Extracted data entries

━━━━━━

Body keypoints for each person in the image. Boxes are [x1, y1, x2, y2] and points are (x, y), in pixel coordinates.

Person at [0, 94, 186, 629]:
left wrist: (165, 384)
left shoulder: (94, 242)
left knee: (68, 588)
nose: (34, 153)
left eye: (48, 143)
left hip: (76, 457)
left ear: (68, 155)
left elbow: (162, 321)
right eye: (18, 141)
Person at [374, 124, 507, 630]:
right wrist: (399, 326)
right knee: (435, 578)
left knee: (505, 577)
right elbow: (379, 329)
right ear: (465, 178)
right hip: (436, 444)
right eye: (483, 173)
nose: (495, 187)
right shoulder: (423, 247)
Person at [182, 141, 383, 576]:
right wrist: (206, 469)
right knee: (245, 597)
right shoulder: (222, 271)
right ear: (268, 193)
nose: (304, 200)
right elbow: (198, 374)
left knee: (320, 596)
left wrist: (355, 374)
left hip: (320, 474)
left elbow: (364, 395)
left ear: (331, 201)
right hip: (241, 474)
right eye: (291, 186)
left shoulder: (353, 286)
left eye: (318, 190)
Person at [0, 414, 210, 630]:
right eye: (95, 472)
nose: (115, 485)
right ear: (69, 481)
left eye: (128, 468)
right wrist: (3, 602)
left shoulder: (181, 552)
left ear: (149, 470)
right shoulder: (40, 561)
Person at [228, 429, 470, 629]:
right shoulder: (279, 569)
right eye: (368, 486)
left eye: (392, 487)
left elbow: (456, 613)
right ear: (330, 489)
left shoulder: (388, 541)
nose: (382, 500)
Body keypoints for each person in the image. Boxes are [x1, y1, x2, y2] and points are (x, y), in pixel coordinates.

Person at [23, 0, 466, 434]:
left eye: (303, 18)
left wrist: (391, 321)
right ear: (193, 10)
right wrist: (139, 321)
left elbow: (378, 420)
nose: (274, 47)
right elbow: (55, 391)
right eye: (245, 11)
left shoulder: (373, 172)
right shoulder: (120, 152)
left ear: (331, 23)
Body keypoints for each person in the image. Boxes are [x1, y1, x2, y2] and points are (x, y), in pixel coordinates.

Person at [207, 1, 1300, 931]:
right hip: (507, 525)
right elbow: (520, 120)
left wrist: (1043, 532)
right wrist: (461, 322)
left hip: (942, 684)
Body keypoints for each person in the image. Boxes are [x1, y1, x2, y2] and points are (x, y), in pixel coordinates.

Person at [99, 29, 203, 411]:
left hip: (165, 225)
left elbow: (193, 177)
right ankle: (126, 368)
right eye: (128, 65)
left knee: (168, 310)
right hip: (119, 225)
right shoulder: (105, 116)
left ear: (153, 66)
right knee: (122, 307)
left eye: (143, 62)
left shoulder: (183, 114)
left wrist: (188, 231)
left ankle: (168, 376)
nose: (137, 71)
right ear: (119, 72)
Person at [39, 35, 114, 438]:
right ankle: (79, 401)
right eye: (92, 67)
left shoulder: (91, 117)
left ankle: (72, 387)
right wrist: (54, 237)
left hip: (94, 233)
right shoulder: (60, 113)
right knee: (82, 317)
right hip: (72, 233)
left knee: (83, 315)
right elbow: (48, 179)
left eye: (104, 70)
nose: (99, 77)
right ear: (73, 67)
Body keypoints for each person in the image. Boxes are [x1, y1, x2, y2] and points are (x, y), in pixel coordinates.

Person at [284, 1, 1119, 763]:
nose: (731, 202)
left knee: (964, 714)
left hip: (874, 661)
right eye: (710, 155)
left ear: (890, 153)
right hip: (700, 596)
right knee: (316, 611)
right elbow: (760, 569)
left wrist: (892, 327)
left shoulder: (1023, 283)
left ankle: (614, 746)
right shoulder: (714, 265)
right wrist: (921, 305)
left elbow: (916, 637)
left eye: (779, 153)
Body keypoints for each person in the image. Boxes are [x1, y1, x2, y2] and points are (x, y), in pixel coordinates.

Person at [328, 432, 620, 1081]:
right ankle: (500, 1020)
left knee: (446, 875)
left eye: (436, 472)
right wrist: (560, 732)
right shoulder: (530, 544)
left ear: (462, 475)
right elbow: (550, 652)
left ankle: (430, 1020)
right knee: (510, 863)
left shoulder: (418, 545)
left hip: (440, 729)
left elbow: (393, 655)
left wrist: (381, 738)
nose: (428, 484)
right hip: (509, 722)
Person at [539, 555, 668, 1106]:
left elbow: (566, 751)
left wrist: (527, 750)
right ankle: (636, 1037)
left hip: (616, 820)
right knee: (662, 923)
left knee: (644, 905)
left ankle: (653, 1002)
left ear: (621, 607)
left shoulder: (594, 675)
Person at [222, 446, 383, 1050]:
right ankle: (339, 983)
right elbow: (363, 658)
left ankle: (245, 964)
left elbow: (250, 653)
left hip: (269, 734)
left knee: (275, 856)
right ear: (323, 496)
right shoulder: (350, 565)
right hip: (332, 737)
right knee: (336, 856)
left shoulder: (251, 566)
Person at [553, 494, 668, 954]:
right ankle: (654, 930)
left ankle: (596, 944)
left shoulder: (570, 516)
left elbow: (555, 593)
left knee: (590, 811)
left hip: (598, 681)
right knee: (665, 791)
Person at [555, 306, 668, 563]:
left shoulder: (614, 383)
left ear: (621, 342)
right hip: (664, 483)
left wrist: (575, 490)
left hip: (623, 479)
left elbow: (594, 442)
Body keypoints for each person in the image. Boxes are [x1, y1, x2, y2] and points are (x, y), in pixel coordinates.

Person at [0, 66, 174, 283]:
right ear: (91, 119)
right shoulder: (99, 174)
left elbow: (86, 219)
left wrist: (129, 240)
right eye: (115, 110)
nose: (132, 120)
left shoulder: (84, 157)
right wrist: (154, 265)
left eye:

━━━━━━

# TASK GOAL
Show every line above where "nose" is found.

# ANSWER SECTION
nose: (34, 153)
nose: (495, 187)
nose: (304, 200)
nose: (115, 485)
nose: (382, 500)
nose: (274, 47)
nose: (137, 71)
nose: (99, 77)
nose: (731, 202)
nose: (428, 484)
nose: (132, 120)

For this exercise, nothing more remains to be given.